5- BOŞANMA DAVASINDA MANEVİ TAZMİNATIN MİKTARI
Boşanmada tazminat miktarı mahkemece tarafların “ekonomik ve sosyal” durumları, kusurları ve
eylemin ağırlığı dikkate alınarak belirlenir. Hemen belirtmek gerekir ki, manevi tazminatın irat,
taksit veya ayın şeklinde ödenmesine karar verilemez, toplu halde para ile ödenmesi gerekir. Ayrıca
miktar ıslah edilemez; dava başlangıcında talep edilen miktar değiştirilemez. Boşanma tazminatı ne
kadar talep edilmişse en yüksek o meblağda cezaya karar verilir.
Boşanmada tazminat hesaplama için her dava kendi özelinde değerlendirilir, şartlar ve kusurun
ağırlığına bakılır. Uygulamada genellikle hakim ödeme yapacak kişinin gelirinin azami 10 katı
oranında maddi tazminata hükmeder. Yani 6.000 TL maaş alan birinin 60.000 TL tazminata
mahkum olması mümkündür. Bu miktar ihlalin ağırlığına göre artabilir.
Boşanmada maddi taminat genellikle manevi tazminattan daha yüksektir.
6- BOŞANMADA TAZMİNAT MİKTARININ DEĞİŞTİRİLMESİ VEYA KALDIRILMASI
İrat şeklinde ödenmesine karar verilen tazminat, tazminat alacaklısının haysiyetsiz yaşam sürme
gibi sebepler ile artık ödenmesi hakkaniyete aykırı olacaksa, kaldırılır veya azaltılabilir. Yani
taksitlere bağlanan tazminat, tazminatı gerektiren nedenlerin değişmesi halinde ileride dava açarak
azaltılabilir veya kaldırılabilir.

Gösterilen kayıtlar:
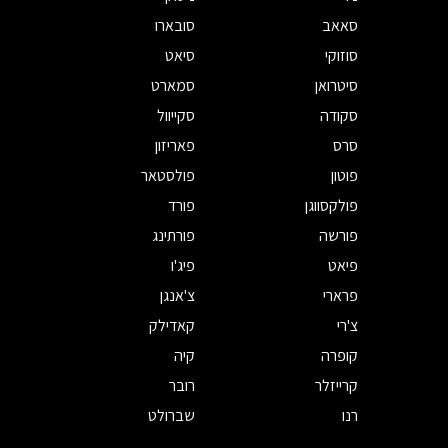
סאאב
סובארו
סוזוקי
סיאט
סיטרואן
סמארט
סקודה
סקייוול
סרס
פאריזון
פוטון
פולסטאר
פולקסווגן
פורד
פורשה
פורתינג
פיאט
פיג'ו
פרארי
צ'אנגן
צ'רי
קאדילק
קופרה
קיה
קרייזלר
רובר
רנו
שברולט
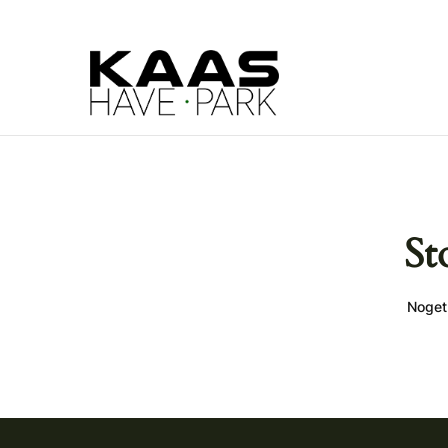
St
Noget 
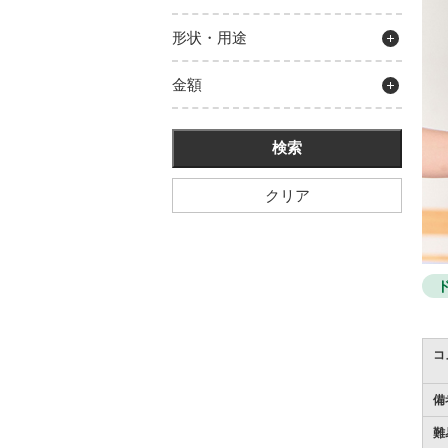
形状・用途
金額
クリア
コ
備
難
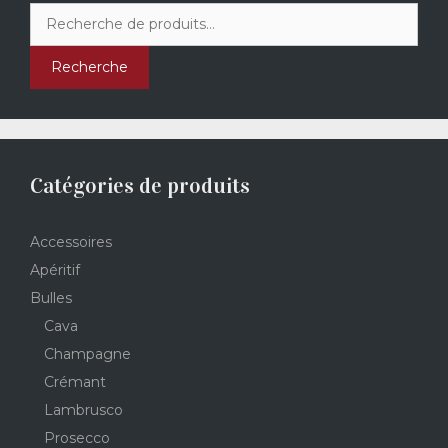
Recherche
pour :
Recherche
Catégories de produits
Accessoires
Apéritif
Bulles
Cava
Champagne
Crémant
Lambrusco
Prosecco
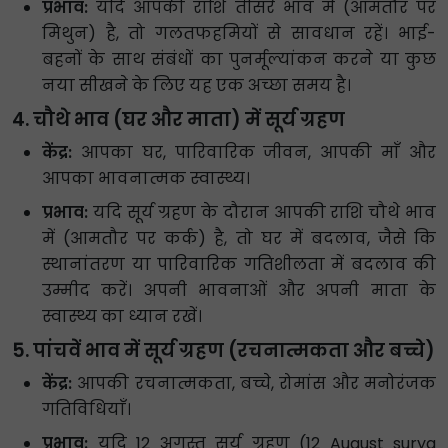
प्रभाव:
यदि आपकी राशि तीसरे भाव में (आमतौर पर
मिथुन) है, तो गलतफहमियों से सावधान रहें। भाई-
बहनों के साथ संबंधों का पुनर्मूल्यांकन करने या कुछ
नया सीखने के लिए यह एक अच्छा समय है।
4. चौथे भाव (घर और माता) में सूर्य ग्रहण
केंद्र:
आपका घर, पारिवारिक जीवन, आपकी माँ और
आपका भावनात्मक स्वास्थ्य।
प्रभाव:
यदि सूर्य ग्रहण के दौरान आपकी राशि चौथे भाव
में (आमतौर पर कर्क) है, तो घर में बदलाव, जैसे कि
स्थानांतरण या पारिवारिक गतिशीलता में बदलाव की
उम्मीद करें। अपनी भावनाओं और अपनी माता के
स्वास्थ्य का ध्यान रखें।
5. पांचवें भाव में सूर्य ग्रहण (रचनात्मकता और बच्चे)
केंद्र:
आपकी रचनात्मकता, बच्चे, रोमांस और मनोरंजक
गतिविधियाँ।
प्रभाव:
यदि 12 अगस्त सूर्य ग्रहण (12 August surya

Görev 1: Alıntıya göre manevi tazminat nasıl ödenmelidir?
Görev 2: Kayıtlardaki tüm satırları boş satırları atlayarak numaralı bir liste halinde düzenleyin. Resimleri cevaba dahil etmeyin.
Alıntı ile kayıtlar birbirinden farklı kaynaklardan alınmıştır.

Cevap 1: Toplu halde para ile ödenmelidir.

Cevap 2:
1. סאאב
2. סובארו
3. סוזוקי
4. סיאט
5. סיטרואן
6. סמארט
7. סקודה
8. סקייוול
9. סרס
10. פאריזון
11. פוטון
12. פולסטאר
13. פולקסווגן
14. פורד
15. פורשה
16. פורתינג
17. פיאט
18. פיג'ו
19. פרארי
20. צ'אנגן
21. צ'רי
22. קאדילק
23. קופרה
24. קיה
25. קרייזלר
26. רובר
27. רנו
28. שברולט
29. St
30. Noget 
31. 形状・用途
32. 金額
33. クリア
34. コ
35. 備
36. 難
37. Recherche
38. pour :
39. Recherche
40. Catégories de produits
41. Accessoires
42. Apéritif
43. Bulles
44. Cava
45. Champagne
46. Crémant
47. Lambrusco
48. Prosecco
49. प्रभाव:
50. यदि आपकी राशि तीसरे भाव में (आमतौर पर
51. मिथुन) है, तो गलतफहमियों से सावधान रहें। भाई-
52. बहनों के साथ संबंधों का पुनर्मूल्यांकन करने या कुछ
53. नया सीखने के लिए यह एक अच्छा समय है।
54. 4. चौथे भाव (घर और माता) में सूर्य ग्रहण
55. केंद्र:
56. आपका घर, पारिवारिक जीवन, आपकी माँ और
57. आपका भावनात्मक स्वास्थ्य।
58. प्रभाव:
59. यदि सूर्य ग्रहण के दौरान आपकी राशि चौथे भाव
60. में (आमतौर पर कर्क) है, तो घर में बदलाव, जैसे कि
61. स्थानांतरण या पारिवारिक गतिशीलता में बदलाव की
62. उम्मीद करें। अपनी भावनाओं और अपनी माता के
63. स्वास्थ्य का ध्यान रखें।
64. 5. पांचवें भाव में सूर्य ग्रहण (रचनात्मकता और बच्चे)
65. केंद्र:
66. आपकी रचनात्मकता, बच्चे, रोमांस और मनोरंजक
67. गतिविधियाँ।
68. प्रभाव:
69. यदि 12 अगस्त सूर्य ग्रहण (12 August surya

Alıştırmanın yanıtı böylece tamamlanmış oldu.